Tumore al polmone non microcitoma: quanto attendere i risultati dei biomarcatori?

La questione si pone anche in Italia ormai da anni: è giusto attendere i risultati dei marcatori per iniziare ad aggredire un tumore ai polmoni? I rapidi progressi nei test con i biomarcatori possono risultare fondamentali nel decidere quale trattamento iniziare nel caso di tumore polmonare, dando informazioni utili su chi, cosa e quando testare e come trattare in base ai risultati dei test. Una task force ASCO, comprendente rappresentanti dell’American Cancer Society National Lung Cancer Roundtable e associazioni dei pazienti, ha condotto uno studio per valutare i test dei biomarcatori e le pratiche terapeutiche messe in atto dagli oncologi statunitensi nei pazienti con tumore polmonare non microcitoma.

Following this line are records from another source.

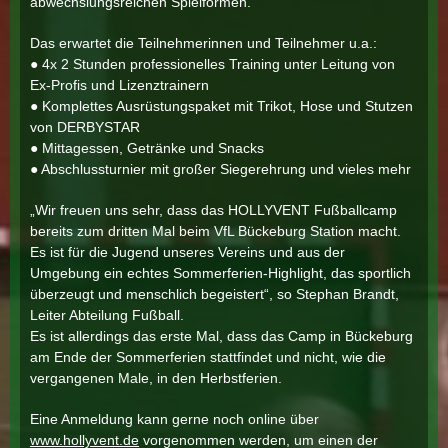
abwechslungsreichen Spielformen.
Das erwartet die Teilnehmerinnen und Teilnehmer u.a.:
● 4x 2 Stunden professionelles Training unter Leitung von
Ex-Profis und Lizenztrainern
● Komplettes Ausrüstungspaket mit Trikot, Hose und Stutzen
von DERBYSTAR
● Mittagessen, Getränke und Snacks
● Abschlussturnier mit großer Siegerehrung und vieles mehr
„Wir freuen uns sehr, dass das HOLLYVENT Fußballcamp
bereits zum dritten Mal beim VfL Bückeburg Station macht.
Es ist für die Jugend unseres Vereins und aus der
Umgebung ein echtes Sommerferien-Highlight, das sportlich
überzeugt und menschlich begeistert“, so Stephan Brandt,
Leiter Abteilung Fußball.
Es ist allerdings das erste Mal, dass das Camp in Bückeburg
am Ende der Sommerferien stattfindet und nicht, wie die
vergangenen Male, in den Herbstferien.
Eine Anmeldung kann gerne noch online über
www.hollyvent.de
vorgenommen werden, um einen der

La ricerca ha preso in considerazione 170 risposte. Il 59% degli intervistati lavora in un centro clinico accademico, mentre il 41% in altri ospedali o cliniche. Quasi tutti (98%) ritengono che i risultati dei biomarcatori dovrebbero essere ricevuti entro 1 o 2 settimane dall’ordine, ma il 37% attende i risultati in media 3 o 4 settimane. Tra chi solitamente aspetta 3 o 4 settimane, il 37% inizia un trattamento sistemico non mirato durante l’attesa. Gli intervistati hanno riferito alte percentuali di test sia relativamente alla forma non squamosa che a quella squamosa.

Il campione ha chiarito che le decisioni terapeutiche risentono dei ritardi nei risultati dei test coi biomarcatori. I clinici dovrebbero essere informati su quando è sicuro e appropriato rinviare la terapia in attesa dei test. Ovviamente, gli intervistati premono affinché chi fa i test diagnostici con i biomarcatori si sforzi di accelerare i risultati.